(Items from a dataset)
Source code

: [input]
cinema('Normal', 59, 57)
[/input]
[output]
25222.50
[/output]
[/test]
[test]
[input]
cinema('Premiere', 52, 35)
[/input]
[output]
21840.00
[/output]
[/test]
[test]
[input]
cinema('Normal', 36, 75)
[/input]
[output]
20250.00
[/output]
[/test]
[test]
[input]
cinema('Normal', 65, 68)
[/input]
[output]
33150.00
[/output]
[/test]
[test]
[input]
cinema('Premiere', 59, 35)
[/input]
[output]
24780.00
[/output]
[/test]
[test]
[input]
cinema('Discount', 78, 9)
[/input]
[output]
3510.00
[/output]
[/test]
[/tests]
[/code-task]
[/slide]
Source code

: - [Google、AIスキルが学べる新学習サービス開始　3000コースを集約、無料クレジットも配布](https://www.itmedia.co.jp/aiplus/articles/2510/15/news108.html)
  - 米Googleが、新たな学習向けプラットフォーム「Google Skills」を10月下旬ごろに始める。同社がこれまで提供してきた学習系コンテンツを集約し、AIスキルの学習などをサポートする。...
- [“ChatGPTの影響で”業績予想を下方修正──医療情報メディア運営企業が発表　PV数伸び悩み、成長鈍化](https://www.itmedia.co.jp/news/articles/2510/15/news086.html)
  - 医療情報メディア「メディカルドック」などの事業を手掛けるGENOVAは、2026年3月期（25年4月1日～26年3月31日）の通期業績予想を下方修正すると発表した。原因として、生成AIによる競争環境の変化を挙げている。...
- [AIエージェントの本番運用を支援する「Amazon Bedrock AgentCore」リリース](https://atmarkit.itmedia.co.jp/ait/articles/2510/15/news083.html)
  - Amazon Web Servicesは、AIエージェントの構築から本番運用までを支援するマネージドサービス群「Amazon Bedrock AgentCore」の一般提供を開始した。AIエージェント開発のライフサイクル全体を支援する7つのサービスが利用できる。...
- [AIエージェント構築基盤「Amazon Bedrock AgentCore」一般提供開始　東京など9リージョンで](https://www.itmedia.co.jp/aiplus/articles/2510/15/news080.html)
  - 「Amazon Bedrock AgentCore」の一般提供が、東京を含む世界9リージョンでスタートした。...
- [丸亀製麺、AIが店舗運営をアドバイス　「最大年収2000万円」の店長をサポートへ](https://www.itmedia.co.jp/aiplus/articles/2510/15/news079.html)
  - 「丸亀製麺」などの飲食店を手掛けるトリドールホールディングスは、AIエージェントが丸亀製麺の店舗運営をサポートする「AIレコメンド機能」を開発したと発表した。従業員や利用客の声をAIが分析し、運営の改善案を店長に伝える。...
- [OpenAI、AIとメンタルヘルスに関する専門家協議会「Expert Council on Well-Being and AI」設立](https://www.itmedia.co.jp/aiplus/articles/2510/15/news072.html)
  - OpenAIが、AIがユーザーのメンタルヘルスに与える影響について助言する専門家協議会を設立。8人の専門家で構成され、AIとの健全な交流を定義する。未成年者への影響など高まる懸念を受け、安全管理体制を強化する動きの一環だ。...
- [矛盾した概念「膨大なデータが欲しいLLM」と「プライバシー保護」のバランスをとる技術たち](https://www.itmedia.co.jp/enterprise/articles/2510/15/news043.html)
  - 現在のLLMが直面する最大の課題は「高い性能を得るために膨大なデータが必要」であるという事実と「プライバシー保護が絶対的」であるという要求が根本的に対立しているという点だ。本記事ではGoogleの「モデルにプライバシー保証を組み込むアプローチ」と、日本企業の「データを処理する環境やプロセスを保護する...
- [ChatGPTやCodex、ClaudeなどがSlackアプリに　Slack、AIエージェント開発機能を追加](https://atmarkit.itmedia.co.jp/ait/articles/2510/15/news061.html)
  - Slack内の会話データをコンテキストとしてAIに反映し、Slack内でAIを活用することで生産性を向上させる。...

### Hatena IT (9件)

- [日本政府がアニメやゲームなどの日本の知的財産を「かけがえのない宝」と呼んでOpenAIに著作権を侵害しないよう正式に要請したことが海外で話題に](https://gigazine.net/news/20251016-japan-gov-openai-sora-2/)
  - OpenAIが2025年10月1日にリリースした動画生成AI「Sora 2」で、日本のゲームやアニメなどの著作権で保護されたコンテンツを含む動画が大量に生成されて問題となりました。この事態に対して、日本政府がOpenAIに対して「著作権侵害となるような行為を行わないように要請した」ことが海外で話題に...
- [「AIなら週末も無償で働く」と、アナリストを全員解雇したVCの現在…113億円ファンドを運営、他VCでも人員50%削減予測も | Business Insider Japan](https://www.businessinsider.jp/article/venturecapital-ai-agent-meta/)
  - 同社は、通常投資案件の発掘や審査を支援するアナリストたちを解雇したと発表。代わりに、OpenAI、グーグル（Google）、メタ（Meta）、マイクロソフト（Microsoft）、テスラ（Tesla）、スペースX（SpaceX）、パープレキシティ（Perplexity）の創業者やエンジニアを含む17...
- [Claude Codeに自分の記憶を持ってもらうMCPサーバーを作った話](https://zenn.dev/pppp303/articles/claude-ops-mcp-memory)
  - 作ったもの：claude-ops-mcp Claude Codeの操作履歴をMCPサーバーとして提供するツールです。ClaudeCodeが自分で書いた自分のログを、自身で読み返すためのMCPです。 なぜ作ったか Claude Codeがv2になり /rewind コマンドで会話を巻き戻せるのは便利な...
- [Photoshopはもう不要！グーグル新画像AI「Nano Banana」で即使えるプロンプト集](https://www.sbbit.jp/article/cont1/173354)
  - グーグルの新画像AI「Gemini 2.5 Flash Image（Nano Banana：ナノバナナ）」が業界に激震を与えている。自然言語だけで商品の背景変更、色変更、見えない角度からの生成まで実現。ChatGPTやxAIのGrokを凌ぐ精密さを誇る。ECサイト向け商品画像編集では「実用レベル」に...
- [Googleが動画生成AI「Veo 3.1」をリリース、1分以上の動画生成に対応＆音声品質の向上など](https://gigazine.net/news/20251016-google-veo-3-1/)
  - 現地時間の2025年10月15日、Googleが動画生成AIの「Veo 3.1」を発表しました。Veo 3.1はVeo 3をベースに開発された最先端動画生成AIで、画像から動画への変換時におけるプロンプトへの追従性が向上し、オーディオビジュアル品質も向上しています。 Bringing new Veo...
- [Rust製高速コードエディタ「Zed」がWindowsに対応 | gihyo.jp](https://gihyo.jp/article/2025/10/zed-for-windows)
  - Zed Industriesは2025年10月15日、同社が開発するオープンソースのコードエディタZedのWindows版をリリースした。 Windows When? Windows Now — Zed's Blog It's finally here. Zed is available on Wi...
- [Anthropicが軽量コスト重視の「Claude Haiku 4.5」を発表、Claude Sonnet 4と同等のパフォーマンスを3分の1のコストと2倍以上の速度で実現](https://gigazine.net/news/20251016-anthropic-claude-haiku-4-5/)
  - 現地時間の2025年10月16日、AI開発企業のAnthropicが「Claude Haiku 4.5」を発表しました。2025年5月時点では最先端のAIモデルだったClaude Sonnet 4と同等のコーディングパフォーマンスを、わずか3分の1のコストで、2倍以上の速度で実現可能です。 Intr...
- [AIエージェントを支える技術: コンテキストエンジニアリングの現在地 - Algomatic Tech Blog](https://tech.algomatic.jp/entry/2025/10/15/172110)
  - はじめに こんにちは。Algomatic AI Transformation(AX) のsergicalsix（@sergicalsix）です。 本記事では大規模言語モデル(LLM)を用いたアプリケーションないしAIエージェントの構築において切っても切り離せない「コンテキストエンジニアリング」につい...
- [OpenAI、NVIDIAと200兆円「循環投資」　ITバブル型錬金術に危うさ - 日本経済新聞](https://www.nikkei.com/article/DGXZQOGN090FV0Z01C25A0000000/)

_Exercise details_
Every entry should be output exactly as written, please.

_Solution to this task_
Source code

: [input]
cinema('Normal', 59, 57)
[/input]
[output]
25222.50
[/output]
[/test]
[test]
[input]
cinema('Premiere', 52, 35)
[/input]
[output]
21840.00
[/output]
[/test]
[test]
[input]
cinema('Normal', 36, 75)
[/input]
[output]
20250.00
[/output]
[/test]
[test]
[input]
cinema('Normal', 65, 68)
[/input]
[output]
33150.00
[/output]
[/test]
[test]
[input]
cinema('Premiere', 59, 35)
[/input]
[output]
24780.00
[/output]
[/test]
[test]
[input]
cinema('Discount', 78, 9)
[/input]
[output]
3510.00
[/output]
[/test]
[/tests]
[/code-task]
[/slide]
Source code

: - [Google、AIスキルが学べる新学習サービス開始　3000コースを集約、無料クレジットも配布](https://www.itmedia.co.jp/aiplus/articles/2510/15/news108.html)
  - 米Googleが、新たな学習向けプラットフォーム「Google Skills」を10月下旬ごろに始める。同社がこれまで提供してきた学習系コンテンツを集約し、AIスキルの学習などをサポートする。...
- [“ChatGPTの影響で”業績予想を下方修正──医療情報メディア運営企業が発表　PV数伸び悩み、成長鈍化](https://www.itmedia.co.jp/news/articles/2510/15/news086.html)
  - 医療情報メディア「メディカルドック」などの事業を手掛けるGENOVAは、2026年3月期（25年4月1日～26年3月31日）の通期業績予想を下方修正すると発表した。原因として、生成AIによる競争環境の変化を挙げている。...
- [AIエージェントの本番運用を支援する「Amazon Bedrock AgentCore」リリース](https://atmarkit.itmedia.co.jp/ait/articles/2510/15/news083.html)
  - Amazon Web Servicesは、AIエージェントの構築から本番運用までを支援するマネージドサービス群「Amazon Bedrock AgentCore」の一般提供を開始した。AIエージェント開発のライフサイクル全体を支援する7つのサービスが利用できる。...
- [AIエージェント構築基盤「Amazon Bedrock AgentCore」一般提供開始　東京など9リージョンで](https://www.itmedia.co.jp/aiplus/articles/2510/15/news080.html)
  - 「Amazon Bedrock AgentCore」の一般提供が、東京を含む世界9リージョンでスタートした。...
- [丸亀製麺、AIが店舗運営をアドバイス　「最大年収2000万円」の店長をサポートへ](https://www.itmedia.co.jp/aiplus/articles/2510/15/news079.html)
  - 「丸亀製麺」などの飲食店を手掛けるトリドールホールディングスは、AIエージェントが丸亀製麺の店舗運営をサポートする「AIレコメンド機能」を開発したと発表した。従業員や利用客の声をAIが分析し、運営の改善案を店長に伝える。...
- [OpenAI、AIとメンタルヘルスに関する専門家協議会「Expert Council on Well-Being and AI」設立](https://www.itmedia.co.jp/aiplus/articles/2510/15/news072.html)
  - OpenAIが、AIがユーザーのメンタルヘルスに与える影響について助言する専門家協議会を設立。8人の専門家で構成され、AIとの健全な交流を定義する。未成年者への影響など高まる懸念を受け、安全管理体制を強化する動きの一環だ。...
- [矛盾した概念「膨大なデータが欲しいLLM」と「プライバシー保護」のバランスをとる技術たち](https://www.itmedia.co.jp/enterprise/articles/2510/15/news043.html)
  - 現在のLLMが直面する最大の課題は「高い性能を得るために膨大なデータが必要」であるという事実と「プライバシー保護が絶対的」であるという要求が根本的に対立しているという点だ。本記事ではGoogleの「モデルにプライバシー保証を組み込むアプローチ」と、日本企業の「データを処理する環境やプロセスを保護する...
- [ChatGPTやCodex、ClaudeなどがSlackアプリに　Slack、AIエージェント開発機能を追加](https://atmarkit.itmedia.co.jp/ait/articles/2510/15/news061.html)
  - Slack内の会話データをコンテキストとしてAIに反映し、Slack内でAIを活用することで生産性を向上させる。...

### Hatena IT (9件)

- [日本政府がアニメやゲームなどの日本の知的財産を「かけがえのない宝」と呼んでOpenAIに著作権を侵害しないよう正式に要請したことが海外で話題に](https://gigazine.net/news/20251016-japan-gov-openai-sora-2/)
  - OpenAIが2025年10月1日にリリースした動画生成AI「Sora 2」で、日本のゲームやアニメなどの著作権で保護されたコンテンツを含む動画が大量に生成されて問題となりました。この事態に対して、日本政府がOpenAIに対して「著作権侵害となるような行為を行わないように要請した」ことが海外で話題に...
- [「AIなら週末も無償で働く」と、アナリストを全員解雇したVCの現在…113億円ファンドを運営、他VCでも人員50%削減予測も | Business Insider Japan](https://www.businessinsider.jp/article/venturecapital-ai-agent-meta/)
  - 同社は、通常投資案件の発掘や審査を支援するアナリストたちを解雇したと発表。代わりに、OpenAI、グーグル（Google）、メタ（Meta）、マイクロソフト（Microsoft）、テスラ（Tesla）、スペースX（SpaceX）、パープレキシティ（Perplexity）の創業者やエンジニアを含む17...
- [Claude Codeに自分の記憶を持ってもらうMCPサーバーを作った話](https://zenn.dev/pppp303/articles/claude-ops-mcp-memory)
  - 作ったもの：claude-ops-mcp Claude Codeの操作履歴をMCPサーバーとして提供するツールです。ClaudeCodeが自分で書いた自分のログを、自身で読み返すためのMCPです。 なぜ作ったか Claude Codeがv2になり /rewind コマンドで会話を巻き戻せるのは便利な...
- [Photoshopはもう不要！グーグル新画像AI「Nano Banana」で即使えるプロンプト集](https://www.sbbit.jp/article/cont1/173354)
  - グーグルの新画像AI「Gemini 2.5 Flash Image（Nano Banana：ナノバナナ）」が業界に激震を与えている。自然言語だけで商品の背景変更、色変更、見えない角度からの生成まで実現。ChatGPTやxAIのGrokを凌ぐ精密さを誇る。ECサイト向け商品画像編集では「実用レベル」に...
- [Googleが動画生成AI「Veo 3.1」をリリース、1分以上の動画生成に対応＆音声品質の向上など](https://gigazine.net/news/20251016-google-veo-3-1/)
  - 現地時間の2025年10月15日、Googleが動画生成AIの「Veo 3.1」を発表しました。Veo 3.1はVeo 3をベースに開発された最先端動画生成AIで、画像から動画への変換時におけるプロンプトへの追従性が向上し、オーディオビジュアル品質も向上しています。 Bringing new Veo...
- [Rust製高速コードエディタ「Zed」がWindowsに対応 | gihyo.jp](https://gihyo.jp/article/2025/10/zed-for-windows)
  - Zed Industriesは2025年10月15日、同社が開発するオープンソースのコードエディタZedのWindows版をリリースした。 Windows When? Windows Now — Zed's Blog It's finally here. Zed is available on Wi...
- [Anthropicが軽量コスト重視の「Claude Haiku 4.5」を発表、Claude Sonnet 4と同等のパフォーマンスを3分の1のコストと2倍以上の速度で実現](https://gigazine.net/news/20251016-anthropic-claude-haiku-4-5/)
  - 現地時間の2025年10月16日、AI開発企業のAnthropicが「Claude Haiku 4.5」を発表しました。2025年5月時点では最先端のAIモデルだったClaude Sonnet 4と同等のコーディングパフォーマンスを、わずか3分の1のコストで、2倍以上の速度で実現可能です。 Intr...
- [AIエージェントを支える技術: コンテキストエンジニアリングの現在地 - Algomatic Tech Blog](https://tech.algomatic.jp/entry/2025/10/15/172110)
  - はじめに こんにちは。Algomatic AI Transformation(AX) のsergicalsix（@sergicalsix）です。 本記事では大規模言語モデル(LLM)を用いたアプリケーションないしAIエージェントの構築において切っても切り離せない「コンテキストエンジニアリング」につい...
- [OpenAI、NVIDIAと200兆円「循環投資」　ITバブル型錬金術に危うさ - 日本経済新聞](https://www.nikkei.com/article/DGXZQOGN090FV0Z01C25A0000000/)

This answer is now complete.